9. Do you think you’re the best person to lead the company in the long run?

Context: This question is designed to test your ego; to see if you know what you don’t know. It’s a very common question asked by investors. They want to make sure you are not going to get in your own way; that you will place the interests of the venture above your own selfish interests. They want to make sure that you understand that the minute you take outside money, the company is no longer yours, even if you control 51%. Every entity will protect itself, even from those that created it.

Answer: There is only one acceptable answer to this question: “I serve at the pleasure of the board and the shareholders. If at any time the majority of the board and/or shareholders don’t think I am the best person to lead this company, I will step aside.”
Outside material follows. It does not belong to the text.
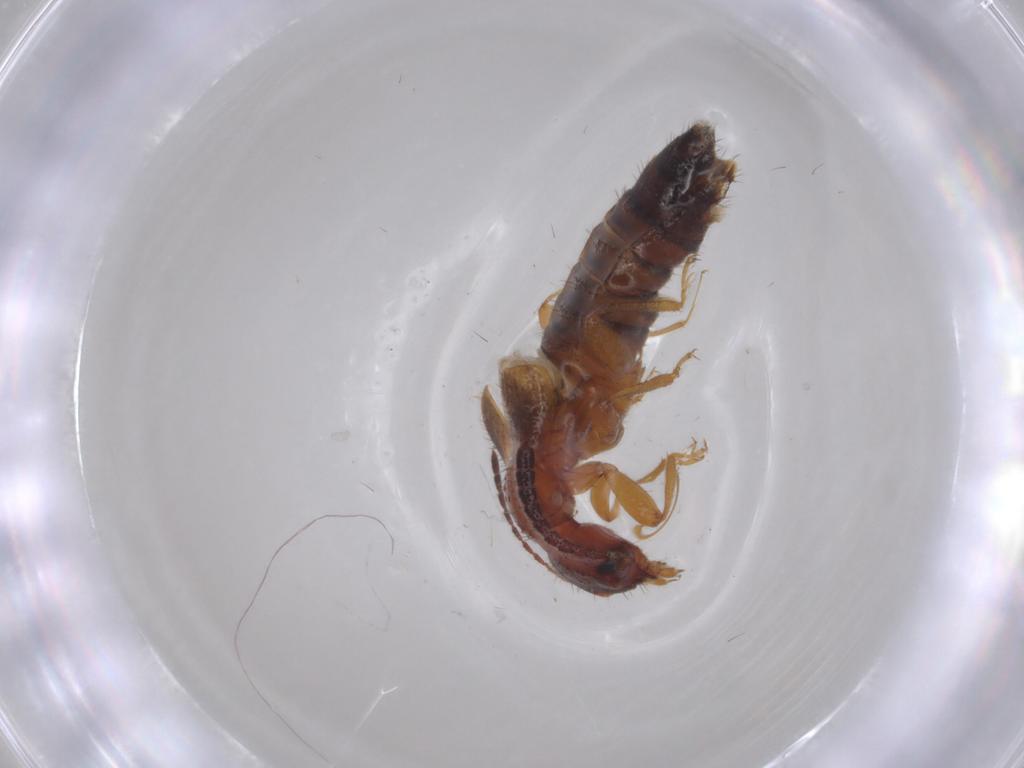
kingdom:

I got so tired of answering this question when I was raising money, I carried my letter of resignation with me. Whenever an investor asked it, I just slid the letter across the table to them and said, “All you need to do is sign it for it to become effective.” They all smiled and checked that concern off the list.
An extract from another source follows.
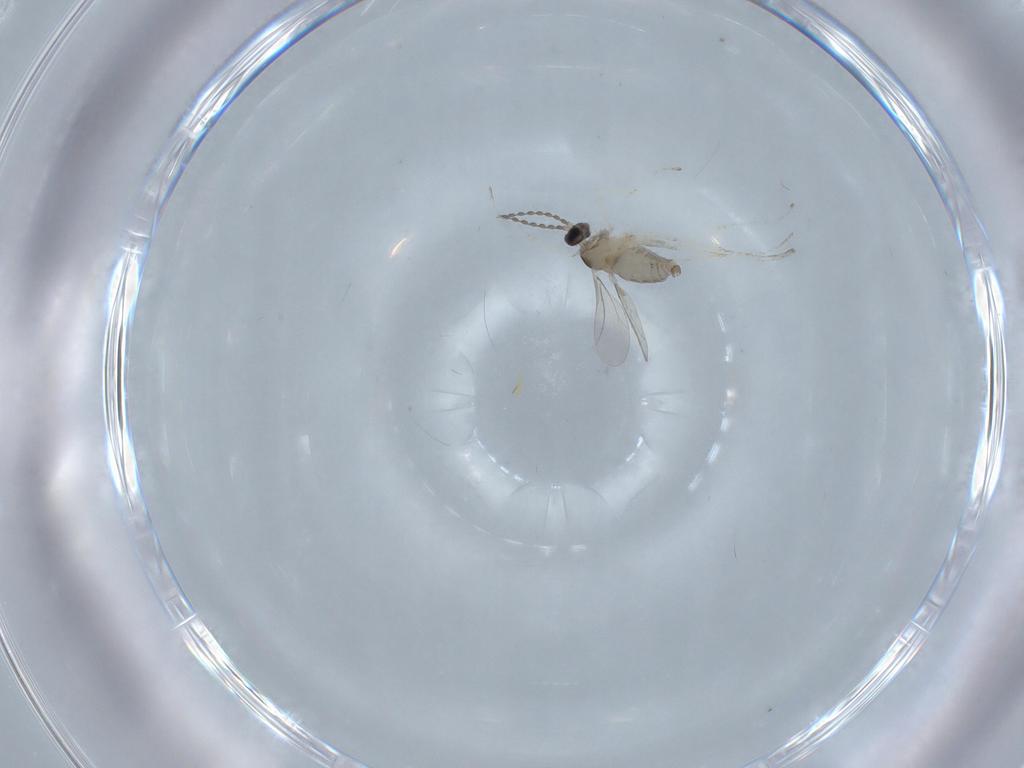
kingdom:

10. What keeps you up at night?

Context: Don’t mistake this for a throw-away question. It’s asked to test your temperament and thoughtfulness. It’s also asked to test your truthfulness and transparency. Smart investors will gauge how you respond, not just what you say. They are looking to see if you are being glib, or serious; dismissive or attentive. Your answer provides a clue as to your Emotional IQ and how self-aware you are.

Answer: There are no pat answers; no right or wrong answers. How you answer depends on how well you know the questioner, what’s going on in your personal life and what stage your venture is at. `What *really* keeps you up at night’ will always be changing based on your personal and professional circumstances. When I was asked this question, I liked to give both a personal perspective and one related to my startup. I would reply something like, “Well, my wife and I just had our first child, so middle-of-the-night feedings are quite common these days. In terms of my company, I toss and turn thinking about the next critical hires I need to make. But all-in-all, I sleep pretty soundly because I keep a daily `to-do list’ and feel like I have a good handle on what needs to be done every day — and in the right order.”

In summary, smart investors and other stakeholders will ask tough questions. In fact, it’s a good way to qualify them to see if they are serious and know what they are doing. You are not expected to have all the answers, or answers that the investors would like to hear. You are expected to have anticipated the questions and not be dismissive, or worse, make the answers up as you go.